После того как она предложила школьникам взяться за поиски материала о погибших в годы войны мирных дивгородцах, она автоматически стала одной из ключевых фигур конкурса. И чувствовала ответственность за его окончательные результаты не только перед памятью подруги, но и перед детьми, а также перед руководством школы, которое одобрило и анонсировало в пределах района проведение этого конкурса. Районная газета «Степная радуга» даже планировала печатать лучшие его работы, начиная с нового года, «выбив» под это дело в администрации дополнительное финансирование на приложение в четыре полосы. Как раз к этому времени истекало сорок дней со дня, когда Раиса переложила завершение своих дел на Низу.
Надо было перечитать все сочинения, прежде чем делать их достоянием гласности, кое-что подправить, отредактировать, убрать ошибки.
Прошло девять дней, и все ритуальные обряды — поминки, молебны за упокой, панихиды, коллективные школьные мероприятия в виде дня памяти любимой учительницы — отошли в прошлое. По истечении нескольких первых дней со дня похорон Раисины дочки, суховатые и уравновешенные сначала, резко изменились. Казалось, в течение этих дней они по инерции воспринимали жизнь так, что вся суета, слезы и разговоры о смерти их не касаются, а речь идет о ком-то чужом, и вот в конце концов убедились, что это их маму положили в землю и они ее больше никогда не увидят, не встретят, не услышат.
Низе и Сергею Глебовичу они отвели свою детскую, а сами перебрались в Раисину спальню. По вечерам они закрывались там и преодолевали горе: пересматривали ее учебники и книги любимых писателей, отыскивали в них подчеркнутые места, пометки или надписи на полях (Раиса, как и Низа, с детства привыкла так читать книги) и долго обсуждали, что здесь или там привлекло мамино внимание. Часто они с кем-то общались по мобильной связи, говорили подолгу, что-то рассказывали, а потом слушали своих собеседников, а после этого громко плакали. Так продолжалось несколько дней, потом они начали успокаиваться, словно приняли в сердце правду случившегося или какое-то решение. На восьмой день, едва стемнело, девушки вышли со своей комнаты и присоединились к Низе Павловне и Сергею Глебовичу, которые сидели перед телевизором с отключенным звуком и смотрели передачи, изредка комментируя их, додумывая на свой лад увиденное.
— К вам можно присоединиться? — виноватым голосом спросила Ульяна. — Не помешаем?
— Наконец вы выбрались из своей скорлупки, — обрадовалась Низа Павловна. — Мы тоже очень грустим по вашей маме, но замыкаться на этом настроении нельзя, так как печаль почернеет. А она должна быть светлой, ведь это хорошо, что ваша мама жила среди людей, родила вас, сделала много других полезных дел. Печаль должна отражать нашу признательность за ее жизнь и наше бережное отношение к тому миру, который она любила.

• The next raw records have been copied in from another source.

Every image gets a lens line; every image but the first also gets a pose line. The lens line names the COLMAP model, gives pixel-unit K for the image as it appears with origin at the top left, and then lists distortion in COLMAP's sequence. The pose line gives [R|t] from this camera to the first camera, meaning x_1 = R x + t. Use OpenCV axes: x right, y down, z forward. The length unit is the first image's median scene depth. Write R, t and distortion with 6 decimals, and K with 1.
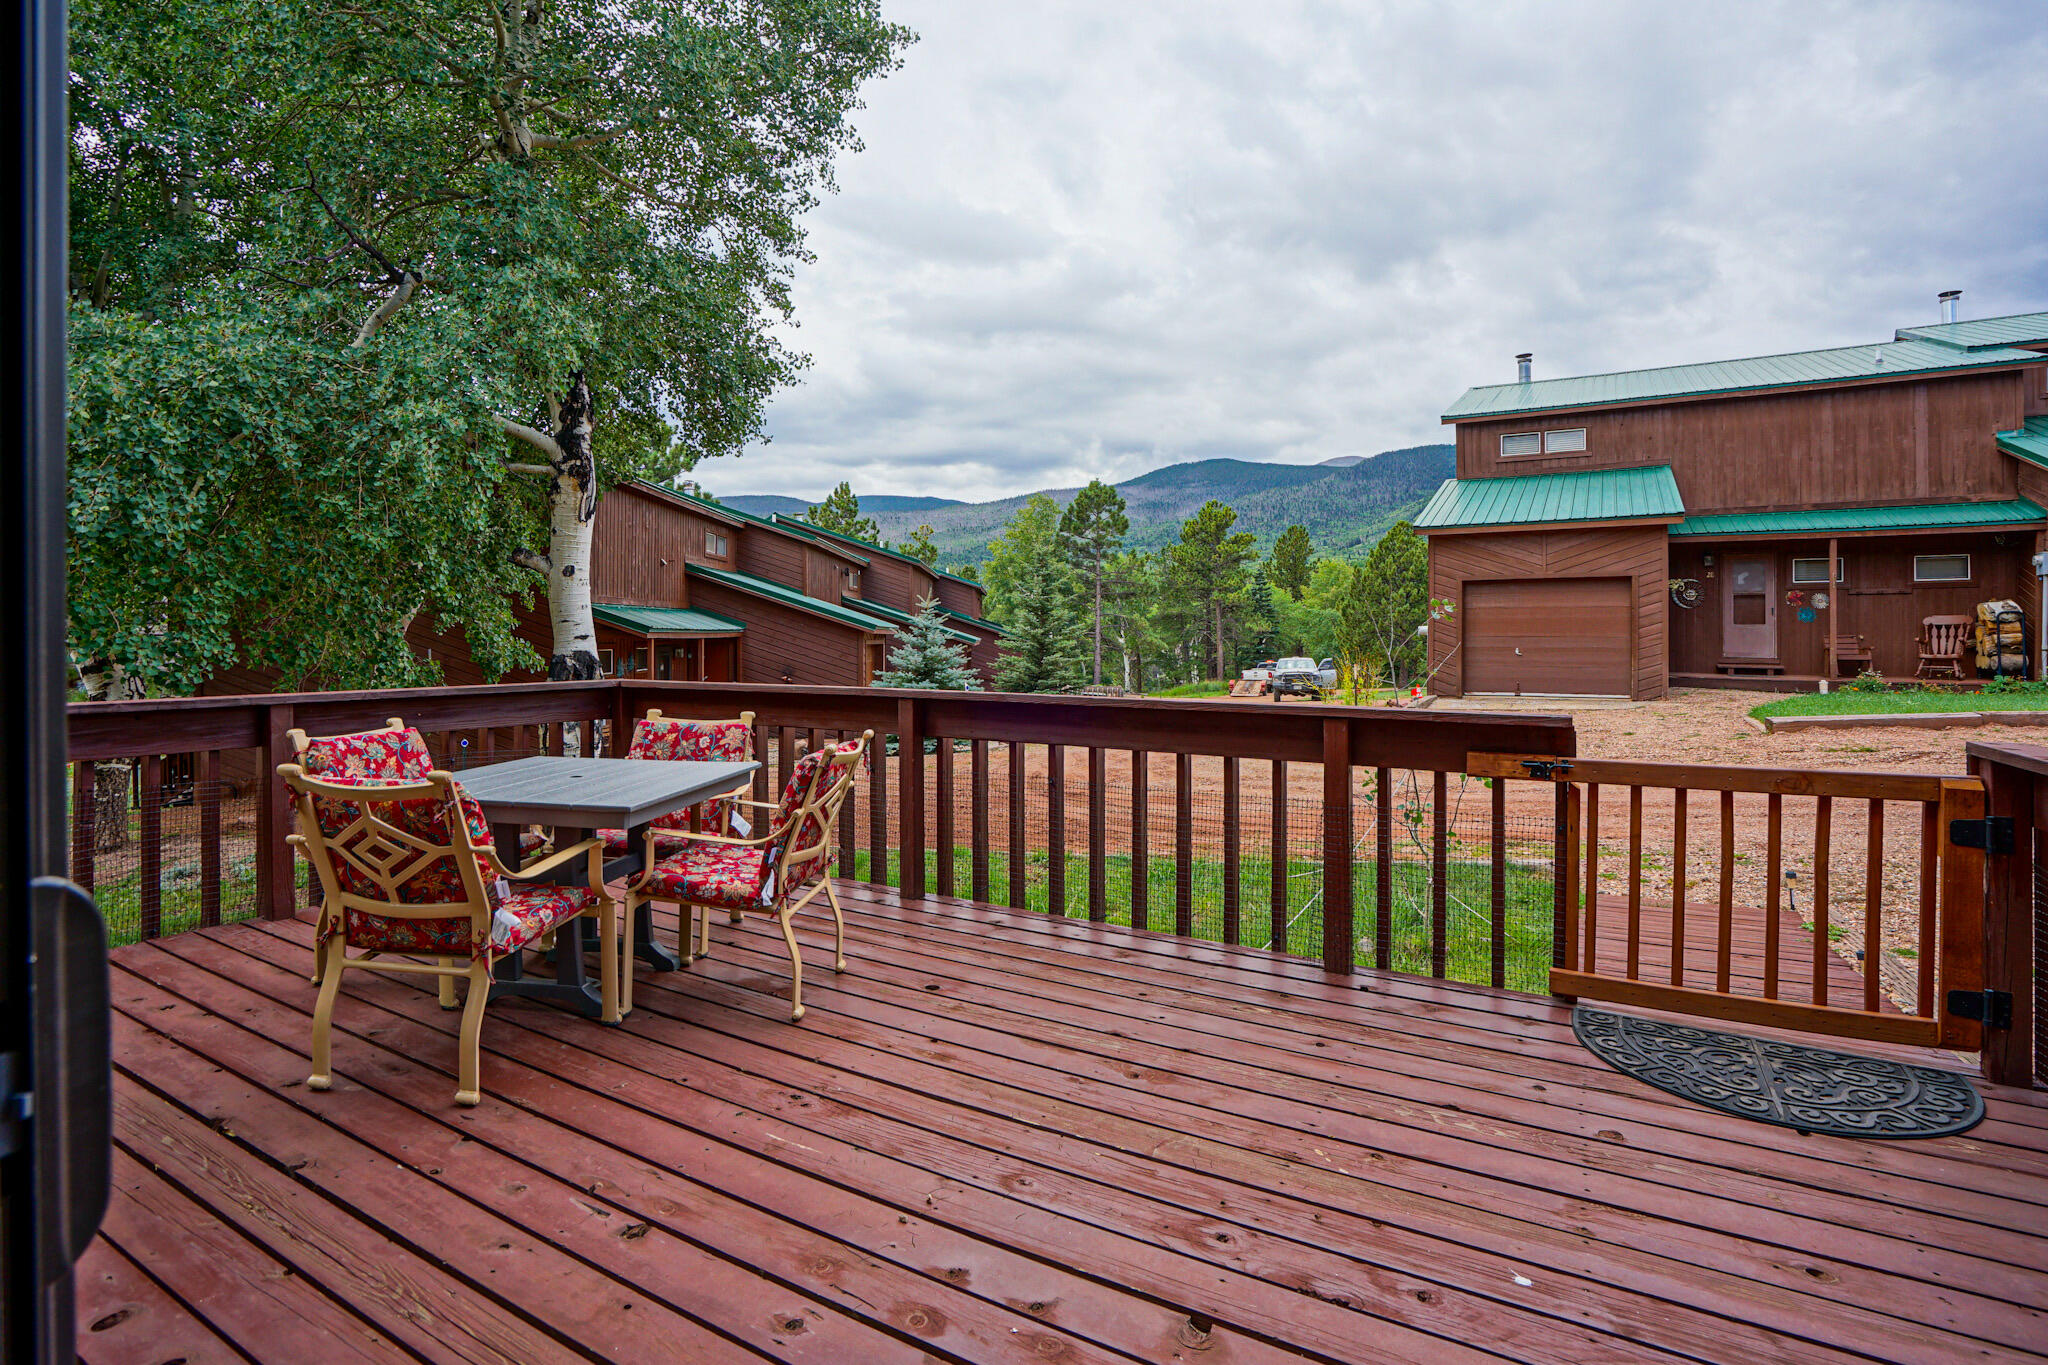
lens RADIAL K [[981.8, 0, 1022.9], [0, 981.8, 626.6], [0, 0, 1]] dist [-0.051003, 0.026098]
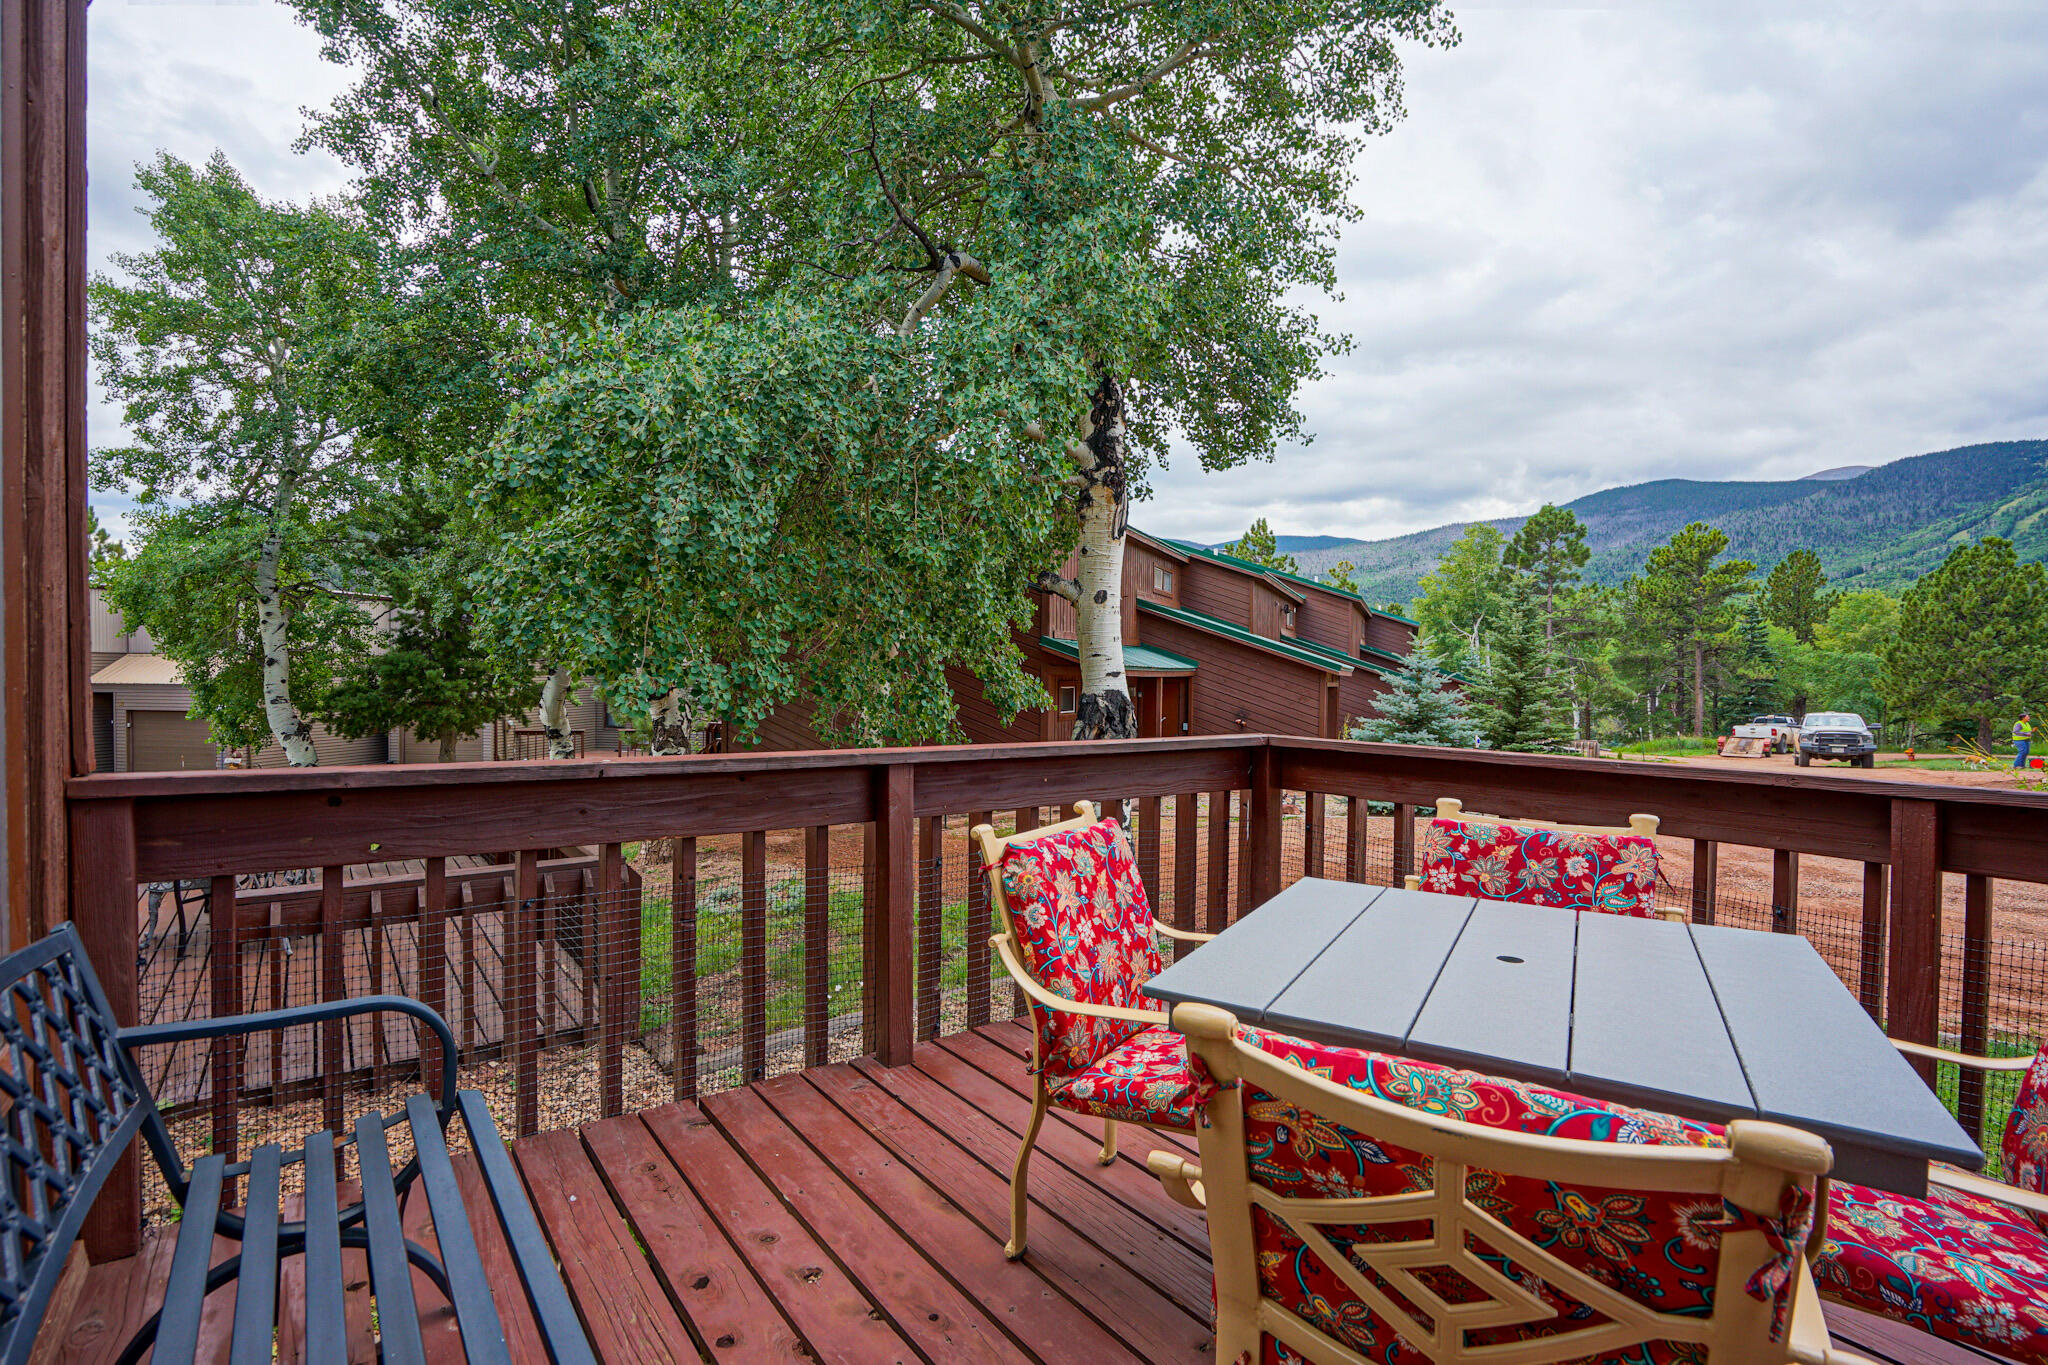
lens RADIAL K [[969.1, 0, 1024.0], [0, 969.1, 682.5], [0, 0, 1]] dist [-0.039037, 0.024394]
pose [[0.922480, 0.018536, -0.385601, -0.083917], [-0.012409, 0.999754, 0.018373, 0.001539], [0.385846, -0.012164, 0.922483, 0.077332]]
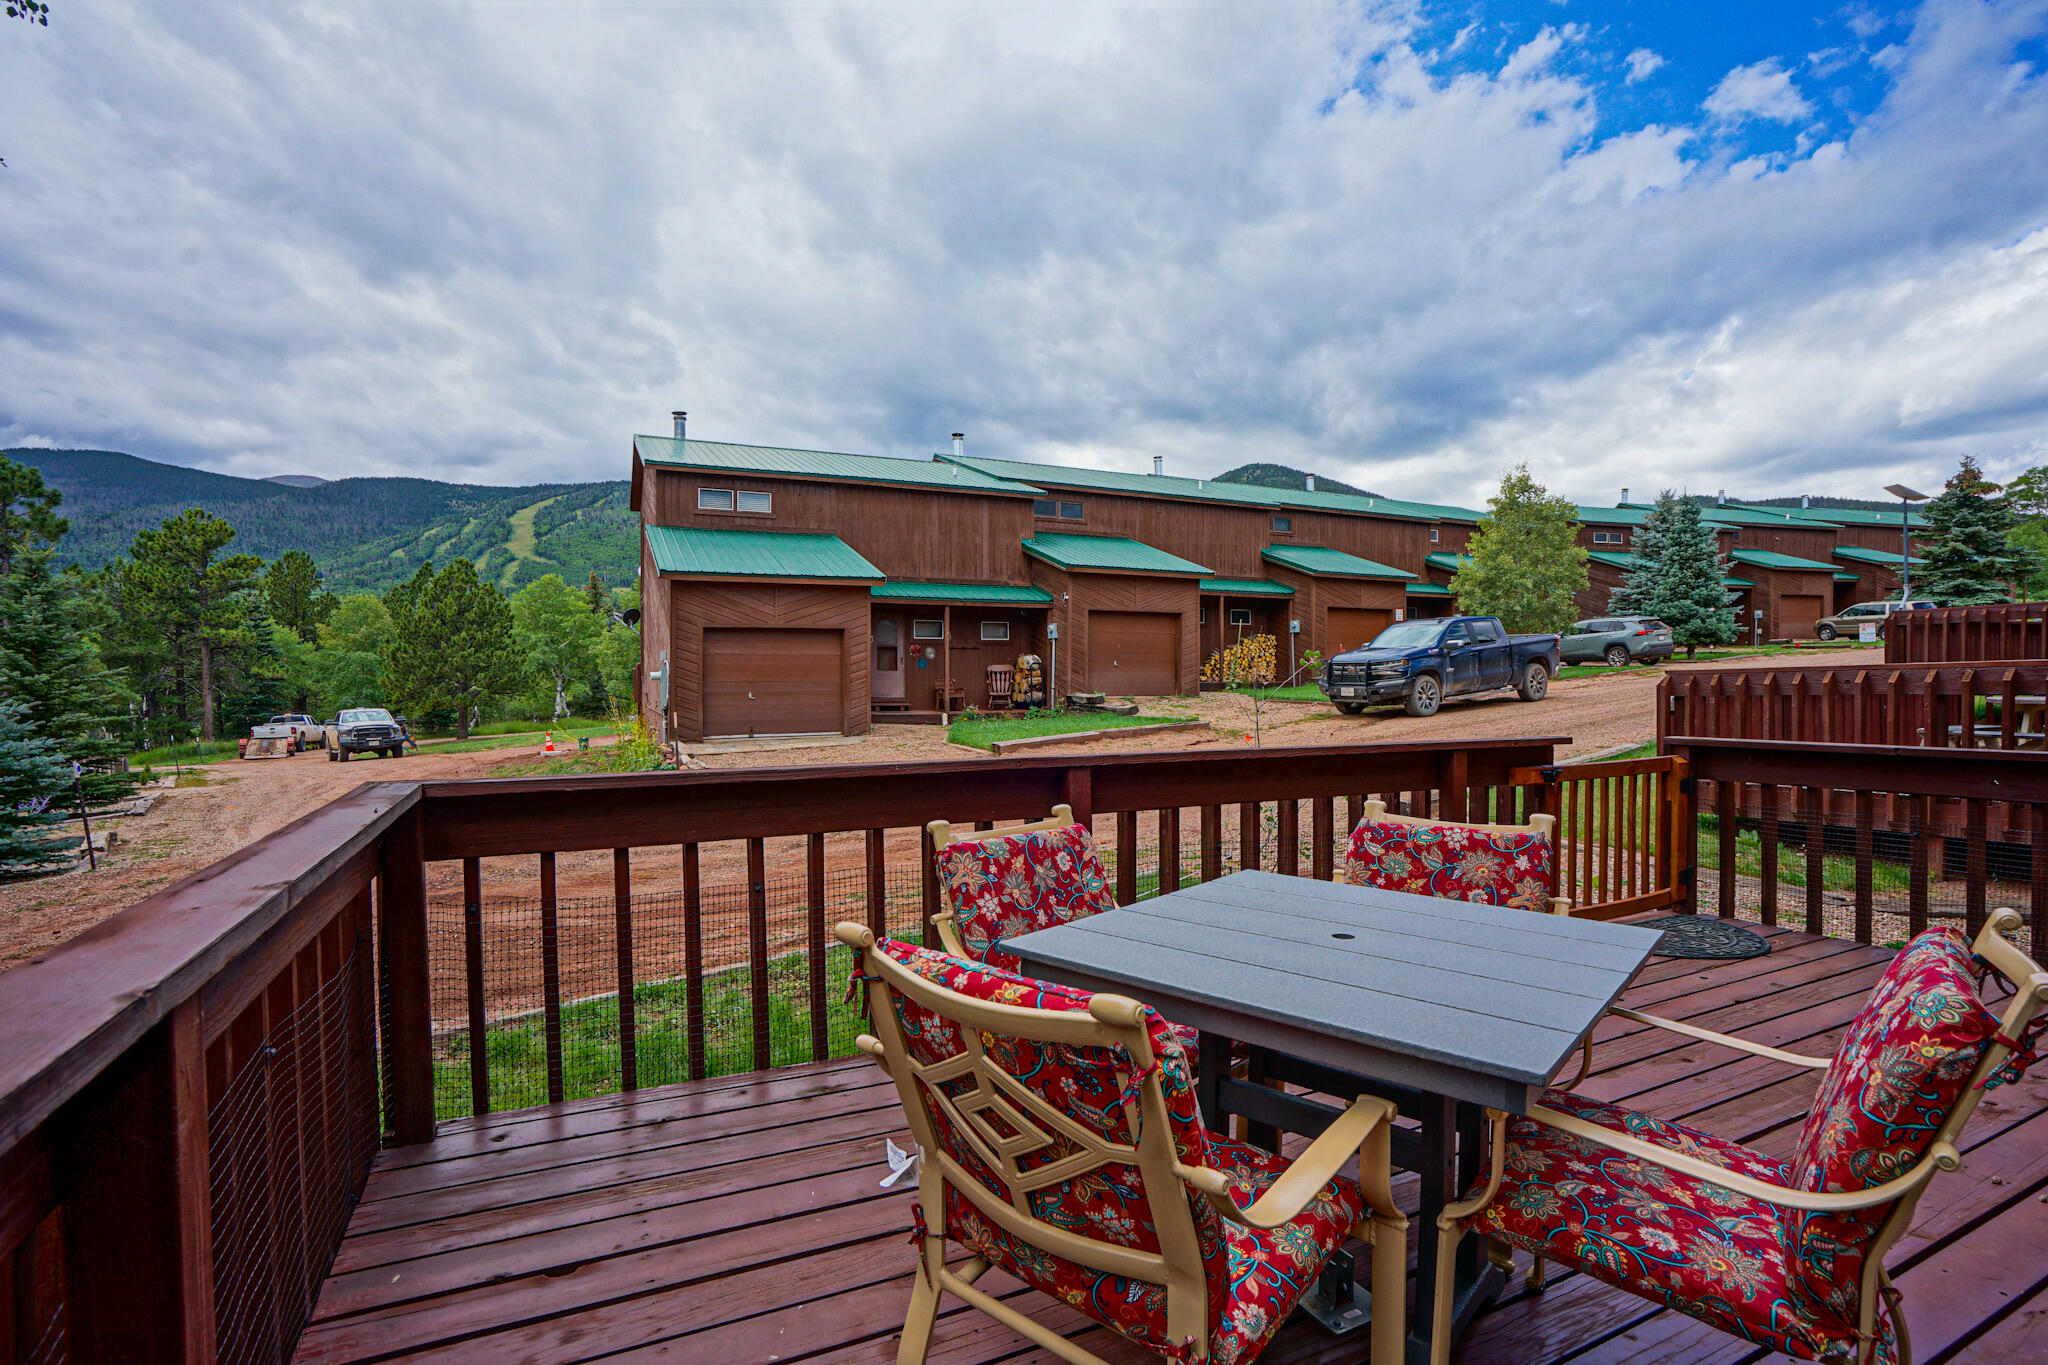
lens RADIAL K [[969.1, 0, 1024.0], [0, 969.1, 682.5], [0, 0, 1]] dist [-0.039037, 0.024394]
pose [[0.581670, -0.006075, 0.813402, -0.179126], [-0.001711, 0.999961, 0.008691, 0.001811], [-0.813423, -0.006447, 0.581637, 0.140804]]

— Вот теперь вы нас успокаиваете, да? И возможно, вы говорите обычные вещи, но они, в самом деле, нужны нам сейчас, — выбирая, где сесть, сказала Аксинья. — И воспринимаются лично мной как откровение. Правда. Совсем по-новому. Это, возможно, и есть то, что называют почувствовать своей шкурой.

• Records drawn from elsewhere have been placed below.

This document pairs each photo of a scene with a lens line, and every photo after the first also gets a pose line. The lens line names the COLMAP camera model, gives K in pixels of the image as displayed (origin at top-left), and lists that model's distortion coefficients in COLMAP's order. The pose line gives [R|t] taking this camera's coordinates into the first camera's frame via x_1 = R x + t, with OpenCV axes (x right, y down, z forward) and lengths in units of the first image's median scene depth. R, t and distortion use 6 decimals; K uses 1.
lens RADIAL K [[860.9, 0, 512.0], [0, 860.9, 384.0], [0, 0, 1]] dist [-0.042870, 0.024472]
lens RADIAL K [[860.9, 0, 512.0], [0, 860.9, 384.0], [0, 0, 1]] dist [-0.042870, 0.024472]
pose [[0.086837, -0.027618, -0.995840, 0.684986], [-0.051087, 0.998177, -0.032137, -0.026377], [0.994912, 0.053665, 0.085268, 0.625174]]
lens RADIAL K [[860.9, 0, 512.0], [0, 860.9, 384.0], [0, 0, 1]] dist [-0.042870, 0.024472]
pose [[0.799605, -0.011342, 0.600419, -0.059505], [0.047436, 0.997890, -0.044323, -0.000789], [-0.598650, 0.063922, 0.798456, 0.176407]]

— Давайте я приготовлю для вас легкий ужин, — вмешался Сергей Глебович. — Уже поздно нагружаться основательно. Но перекусить под чаек беседе не помешает.
— Ой, какой ты молодец! — Низа благодарно похлопала мужа по руке, обвила его теплым взглядом. — А ты разберешься что там и как на кухне?
— Постараюсь разобраться.
— Он у меня умеет и любит стряпать, — сказала Низа Павловна, оставшись наедине с девушками. — Правда, иногда подчеркивает, что его «любовь» вынужденная, потому что я за эти дела берусь без желания, а если и принужу себя взяться, то скверно справляюсь.

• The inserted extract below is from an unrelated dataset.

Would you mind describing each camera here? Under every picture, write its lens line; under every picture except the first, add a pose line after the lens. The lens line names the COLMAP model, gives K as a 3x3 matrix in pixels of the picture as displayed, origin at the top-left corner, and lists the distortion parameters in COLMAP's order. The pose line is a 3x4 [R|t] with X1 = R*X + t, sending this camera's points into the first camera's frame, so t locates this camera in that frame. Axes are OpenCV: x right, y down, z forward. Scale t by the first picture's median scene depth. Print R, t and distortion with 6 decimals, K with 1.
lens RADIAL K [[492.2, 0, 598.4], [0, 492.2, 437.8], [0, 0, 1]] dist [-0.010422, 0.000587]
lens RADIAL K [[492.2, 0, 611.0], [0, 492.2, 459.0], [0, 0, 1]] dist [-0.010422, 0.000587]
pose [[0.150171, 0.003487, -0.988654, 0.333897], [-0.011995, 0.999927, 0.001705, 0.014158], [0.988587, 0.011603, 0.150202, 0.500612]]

— Наш папка умел только кипяток сварить, — пошутила Ульяна, но шутка из этого вышла слабоватой и она, ощутив это, сказала мрачно: — Давно уже его нет.
— Да, — подхватила разговор об отце Аксинья. — Мы были еще маленькими, когда его не стало. Мало что понимали. И правду сказать, не были так привязаны к нему, как к маме. Он жил незнакомыми и неинтересными для нас вещами — завод, электросварка, а в свободное время — друзья, рыбалка, машина. Вот мама — другая дело, ведь школа была нашим общим домом.